Cristina y yo queremos aprovechar este medio para compartir con cada uno de ustedes lo que el Señor ha hecho con nosotros y con este ministerio, a través de los 18 años de existencia.

Desde sus inicios en 1.995 hasta el día de hoy somos fieles testigos del gran amor y misericordia que el Señor Jesús ha tenido con nosotros.

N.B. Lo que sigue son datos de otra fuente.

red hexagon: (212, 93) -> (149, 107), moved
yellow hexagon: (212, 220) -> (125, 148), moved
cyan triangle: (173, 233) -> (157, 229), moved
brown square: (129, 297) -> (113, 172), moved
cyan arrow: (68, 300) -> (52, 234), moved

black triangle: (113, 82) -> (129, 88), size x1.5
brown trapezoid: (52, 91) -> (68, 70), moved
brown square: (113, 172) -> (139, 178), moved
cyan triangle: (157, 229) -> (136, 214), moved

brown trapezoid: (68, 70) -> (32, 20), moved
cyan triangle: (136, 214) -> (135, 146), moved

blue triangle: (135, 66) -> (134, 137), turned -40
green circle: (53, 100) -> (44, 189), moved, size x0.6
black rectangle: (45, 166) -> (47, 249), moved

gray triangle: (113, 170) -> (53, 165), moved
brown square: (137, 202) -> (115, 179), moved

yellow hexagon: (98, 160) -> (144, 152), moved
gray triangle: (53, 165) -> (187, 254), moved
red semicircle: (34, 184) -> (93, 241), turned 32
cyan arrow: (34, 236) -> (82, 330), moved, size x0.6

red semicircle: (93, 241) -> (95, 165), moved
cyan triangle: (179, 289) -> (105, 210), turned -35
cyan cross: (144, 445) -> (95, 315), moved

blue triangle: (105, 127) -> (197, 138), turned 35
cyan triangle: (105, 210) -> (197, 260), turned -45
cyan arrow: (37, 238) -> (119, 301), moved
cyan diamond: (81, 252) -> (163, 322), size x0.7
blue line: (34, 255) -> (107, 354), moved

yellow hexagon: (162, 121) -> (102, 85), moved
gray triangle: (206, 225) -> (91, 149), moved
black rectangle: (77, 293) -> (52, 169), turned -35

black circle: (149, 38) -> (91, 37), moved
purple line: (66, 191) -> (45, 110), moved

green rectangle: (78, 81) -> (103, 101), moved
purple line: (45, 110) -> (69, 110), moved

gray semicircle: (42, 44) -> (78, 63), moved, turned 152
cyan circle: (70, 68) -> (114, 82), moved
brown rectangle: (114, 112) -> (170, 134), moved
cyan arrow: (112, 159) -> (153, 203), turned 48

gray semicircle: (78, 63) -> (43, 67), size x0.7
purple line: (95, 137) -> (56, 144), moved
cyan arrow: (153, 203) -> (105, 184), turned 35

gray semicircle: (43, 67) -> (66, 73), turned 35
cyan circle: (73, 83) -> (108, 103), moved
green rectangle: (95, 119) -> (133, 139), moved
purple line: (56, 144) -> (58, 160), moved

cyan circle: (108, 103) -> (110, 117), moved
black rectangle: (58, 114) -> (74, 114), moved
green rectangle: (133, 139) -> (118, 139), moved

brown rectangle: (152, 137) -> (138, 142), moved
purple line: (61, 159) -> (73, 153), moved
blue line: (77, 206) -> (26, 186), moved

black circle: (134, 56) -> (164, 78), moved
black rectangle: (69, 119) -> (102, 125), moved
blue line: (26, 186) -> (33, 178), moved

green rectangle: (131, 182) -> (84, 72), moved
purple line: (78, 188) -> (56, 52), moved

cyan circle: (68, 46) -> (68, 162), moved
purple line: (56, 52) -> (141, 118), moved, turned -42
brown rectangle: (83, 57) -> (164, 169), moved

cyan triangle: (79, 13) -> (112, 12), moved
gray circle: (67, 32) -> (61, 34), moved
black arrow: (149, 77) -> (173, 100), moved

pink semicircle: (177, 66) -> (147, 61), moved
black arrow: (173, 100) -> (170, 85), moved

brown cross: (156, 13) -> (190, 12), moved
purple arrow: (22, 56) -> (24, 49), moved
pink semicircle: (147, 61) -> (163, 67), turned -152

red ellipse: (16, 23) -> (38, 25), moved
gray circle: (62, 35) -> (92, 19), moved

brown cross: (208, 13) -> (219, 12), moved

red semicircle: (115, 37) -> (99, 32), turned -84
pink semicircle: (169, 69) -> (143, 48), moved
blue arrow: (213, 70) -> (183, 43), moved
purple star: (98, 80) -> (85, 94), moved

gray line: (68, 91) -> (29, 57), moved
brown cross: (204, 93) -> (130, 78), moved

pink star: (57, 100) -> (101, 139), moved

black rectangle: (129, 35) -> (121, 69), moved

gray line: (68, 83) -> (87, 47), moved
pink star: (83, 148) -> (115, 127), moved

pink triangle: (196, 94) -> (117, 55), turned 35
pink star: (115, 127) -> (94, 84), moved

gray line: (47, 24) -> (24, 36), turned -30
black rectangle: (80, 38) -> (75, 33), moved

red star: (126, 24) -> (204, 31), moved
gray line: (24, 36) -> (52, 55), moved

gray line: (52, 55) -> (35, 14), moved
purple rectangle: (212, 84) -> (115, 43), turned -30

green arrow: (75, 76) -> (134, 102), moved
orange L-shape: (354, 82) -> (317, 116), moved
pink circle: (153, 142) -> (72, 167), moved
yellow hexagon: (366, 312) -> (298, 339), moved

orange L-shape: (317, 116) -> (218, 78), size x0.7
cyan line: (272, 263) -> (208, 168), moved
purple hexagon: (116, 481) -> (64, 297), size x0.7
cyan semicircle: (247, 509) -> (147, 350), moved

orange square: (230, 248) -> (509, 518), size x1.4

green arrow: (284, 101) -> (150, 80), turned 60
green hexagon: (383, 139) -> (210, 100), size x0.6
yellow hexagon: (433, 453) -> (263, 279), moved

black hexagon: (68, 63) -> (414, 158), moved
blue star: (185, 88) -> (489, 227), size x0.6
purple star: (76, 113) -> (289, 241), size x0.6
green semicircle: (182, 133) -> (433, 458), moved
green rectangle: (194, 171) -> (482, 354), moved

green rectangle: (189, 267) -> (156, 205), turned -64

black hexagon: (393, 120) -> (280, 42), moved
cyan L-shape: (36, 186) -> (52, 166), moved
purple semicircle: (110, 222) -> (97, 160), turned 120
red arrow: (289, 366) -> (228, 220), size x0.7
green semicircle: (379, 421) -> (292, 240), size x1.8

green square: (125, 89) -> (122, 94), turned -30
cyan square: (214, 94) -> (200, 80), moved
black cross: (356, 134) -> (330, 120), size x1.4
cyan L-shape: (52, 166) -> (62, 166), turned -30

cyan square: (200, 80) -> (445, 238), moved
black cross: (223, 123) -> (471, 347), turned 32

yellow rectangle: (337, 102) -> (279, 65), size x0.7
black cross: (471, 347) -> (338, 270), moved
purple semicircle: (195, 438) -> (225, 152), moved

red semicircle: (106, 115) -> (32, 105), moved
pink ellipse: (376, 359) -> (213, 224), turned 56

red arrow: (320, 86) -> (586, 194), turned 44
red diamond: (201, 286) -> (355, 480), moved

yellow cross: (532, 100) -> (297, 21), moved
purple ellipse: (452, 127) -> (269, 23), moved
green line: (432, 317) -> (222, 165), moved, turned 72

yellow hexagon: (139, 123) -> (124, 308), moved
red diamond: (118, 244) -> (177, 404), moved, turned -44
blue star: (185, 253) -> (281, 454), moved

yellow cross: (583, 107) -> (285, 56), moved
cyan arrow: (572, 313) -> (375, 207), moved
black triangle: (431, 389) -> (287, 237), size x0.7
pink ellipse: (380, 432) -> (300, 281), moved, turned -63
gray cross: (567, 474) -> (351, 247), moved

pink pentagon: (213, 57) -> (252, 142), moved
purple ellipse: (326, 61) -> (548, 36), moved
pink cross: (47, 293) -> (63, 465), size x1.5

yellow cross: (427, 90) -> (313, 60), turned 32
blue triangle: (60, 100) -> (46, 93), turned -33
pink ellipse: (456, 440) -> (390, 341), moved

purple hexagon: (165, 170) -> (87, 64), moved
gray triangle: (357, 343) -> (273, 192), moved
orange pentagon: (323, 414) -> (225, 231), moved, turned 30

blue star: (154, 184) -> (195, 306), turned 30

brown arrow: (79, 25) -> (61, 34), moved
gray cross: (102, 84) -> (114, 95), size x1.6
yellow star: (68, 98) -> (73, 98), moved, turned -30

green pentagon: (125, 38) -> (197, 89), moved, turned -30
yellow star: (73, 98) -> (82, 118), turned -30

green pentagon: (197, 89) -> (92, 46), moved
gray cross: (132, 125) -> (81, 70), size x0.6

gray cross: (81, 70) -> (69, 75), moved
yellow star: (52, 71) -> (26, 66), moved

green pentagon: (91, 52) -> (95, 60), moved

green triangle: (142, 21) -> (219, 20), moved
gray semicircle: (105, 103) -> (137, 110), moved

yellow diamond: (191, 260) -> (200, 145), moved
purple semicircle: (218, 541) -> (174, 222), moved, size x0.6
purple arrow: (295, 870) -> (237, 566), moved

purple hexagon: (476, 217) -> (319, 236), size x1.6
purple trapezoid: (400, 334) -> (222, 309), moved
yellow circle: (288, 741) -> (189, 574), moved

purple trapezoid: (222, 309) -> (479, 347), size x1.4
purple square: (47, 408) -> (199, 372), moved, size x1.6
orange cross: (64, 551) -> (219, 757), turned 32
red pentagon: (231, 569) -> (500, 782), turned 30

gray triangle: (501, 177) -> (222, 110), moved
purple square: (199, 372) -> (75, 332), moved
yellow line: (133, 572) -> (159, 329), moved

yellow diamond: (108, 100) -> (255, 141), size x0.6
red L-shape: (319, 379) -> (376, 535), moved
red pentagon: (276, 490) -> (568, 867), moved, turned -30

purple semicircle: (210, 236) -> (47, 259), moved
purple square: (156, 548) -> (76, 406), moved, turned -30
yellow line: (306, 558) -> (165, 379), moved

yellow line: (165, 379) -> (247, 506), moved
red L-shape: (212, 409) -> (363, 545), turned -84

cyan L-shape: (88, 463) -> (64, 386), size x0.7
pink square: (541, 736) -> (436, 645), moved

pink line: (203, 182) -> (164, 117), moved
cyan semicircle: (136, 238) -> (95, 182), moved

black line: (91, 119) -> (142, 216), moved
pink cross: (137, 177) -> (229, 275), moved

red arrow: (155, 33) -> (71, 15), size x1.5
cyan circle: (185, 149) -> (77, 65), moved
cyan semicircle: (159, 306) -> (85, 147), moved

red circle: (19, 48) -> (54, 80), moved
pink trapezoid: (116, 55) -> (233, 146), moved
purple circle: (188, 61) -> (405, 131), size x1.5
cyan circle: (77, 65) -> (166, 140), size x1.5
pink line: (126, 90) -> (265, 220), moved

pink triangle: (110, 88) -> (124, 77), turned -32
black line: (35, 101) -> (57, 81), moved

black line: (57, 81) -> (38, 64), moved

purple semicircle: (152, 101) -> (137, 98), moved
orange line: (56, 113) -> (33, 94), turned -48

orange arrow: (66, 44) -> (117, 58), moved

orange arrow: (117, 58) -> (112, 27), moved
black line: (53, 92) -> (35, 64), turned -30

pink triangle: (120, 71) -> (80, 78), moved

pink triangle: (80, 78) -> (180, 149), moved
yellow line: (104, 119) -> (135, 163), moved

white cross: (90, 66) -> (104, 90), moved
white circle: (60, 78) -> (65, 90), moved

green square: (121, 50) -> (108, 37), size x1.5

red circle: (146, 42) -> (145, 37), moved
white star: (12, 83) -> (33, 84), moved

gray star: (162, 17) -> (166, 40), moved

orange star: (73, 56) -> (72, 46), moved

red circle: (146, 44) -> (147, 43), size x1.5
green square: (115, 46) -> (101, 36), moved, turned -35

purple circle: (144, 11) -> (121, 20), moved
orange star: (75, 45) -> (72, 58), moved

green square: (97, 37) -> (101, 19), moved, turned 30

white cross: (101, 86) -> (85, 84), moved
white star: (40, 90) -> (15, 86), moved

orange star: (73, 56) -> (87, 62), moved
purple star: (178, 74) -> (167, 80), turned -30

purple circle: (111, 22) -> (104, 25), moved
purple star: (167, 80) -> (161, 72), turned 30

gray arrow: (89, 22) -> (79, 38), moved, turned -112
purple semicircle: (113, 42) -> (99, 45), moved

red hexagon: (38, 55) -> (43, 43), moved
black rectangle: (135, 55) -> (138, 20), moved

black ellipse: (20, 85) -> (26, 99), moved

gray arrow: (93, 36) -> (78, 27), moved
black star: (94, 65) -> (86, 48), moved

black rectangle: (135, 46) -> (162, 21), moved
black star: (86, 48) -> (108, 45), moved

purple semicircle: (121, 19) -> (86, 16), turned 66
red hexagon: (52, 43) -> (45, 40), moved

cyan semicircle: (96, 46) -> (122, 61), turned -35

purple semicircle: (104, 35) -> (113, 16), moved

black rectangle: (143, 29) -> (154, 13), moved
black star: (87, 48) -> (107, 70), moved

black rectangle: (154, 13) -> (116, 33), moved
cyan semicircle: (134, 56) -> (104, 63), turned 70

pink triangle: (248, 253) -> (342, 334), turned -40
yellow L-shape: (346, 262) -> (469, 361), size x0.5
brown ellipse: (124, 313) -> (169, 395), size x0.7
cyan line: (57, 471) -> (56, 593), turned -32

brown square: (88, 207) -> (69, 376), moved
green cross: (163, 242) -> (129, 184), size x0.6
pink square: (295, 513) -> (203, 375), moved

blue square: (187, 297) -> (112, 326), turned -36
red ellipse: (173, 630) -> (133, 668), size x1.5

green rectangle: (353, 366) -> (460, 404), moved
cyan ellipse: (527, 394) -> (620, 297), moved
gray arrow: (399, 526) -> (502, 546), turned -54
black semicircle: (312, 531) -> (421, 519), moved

A través de todos estos años el Señor siempre ha estado presente en medio de nuestro matrimonio, nuestra familia y por supuesto en medio de este ministerio, no todo ha sido fácil, hemos tenido tiempos muy hermosos y de muchas bendiciones, alegrías, de grandes satisfacciones, de mucha cosecha…pero también hemos de reconocer que hemos pasado por tormentas fuertes, por tiempos difíciles, tiempos de muchas pruebas, pero nuestras vidas y este ministerio está fundado sobre la roca fuerte, como dice su palabra en Mateo 7, 24-27 “el hombre prudente construyó su casa sobre la roca, vino la lluvia, crecieron los ríos y soplaron los vientos contra la casa, pero no cayó, porque tenía su base sobre la roca”.  Además hacemos vida las palabras del apóstol Pablo en Filipenses 4,13 “Todo lo puedo en Cristo que me fortalece”, Él ha sido siempre nuestro norte, nuestra meta, nuestra razón de existir.

Dios siempre ha sido un Dios con nosotros, Él siempre cumple sus promesas y su palabra, esta obra es de Dios, Él fue el que puso en el corazón de Cristina el deseo de que este don de la danza sea para Él y eso Cristina lo ha extendido a todas las profesoras y alumnos de la academia, cueste lo que cueste.

Dios es bueno y hasta nos ha dado la oportunidad de ver grandes frutos en muchas alumnas y profesoras y lo mejor de todo nos ha permitido ser testigos de cómo el Señor toma esos corazones y los hace suyos.

Esa es nuestra misión… llevar más corazones a los pies de Jesús. Que toda la gloria y la honra sea para Él, nosotros sólo somos sus siervos inútiles que hacemos lo que tenemos que hacer, como dice la palabra en Lucas 17,10 y Él se encarga de todo lo demás. Amen.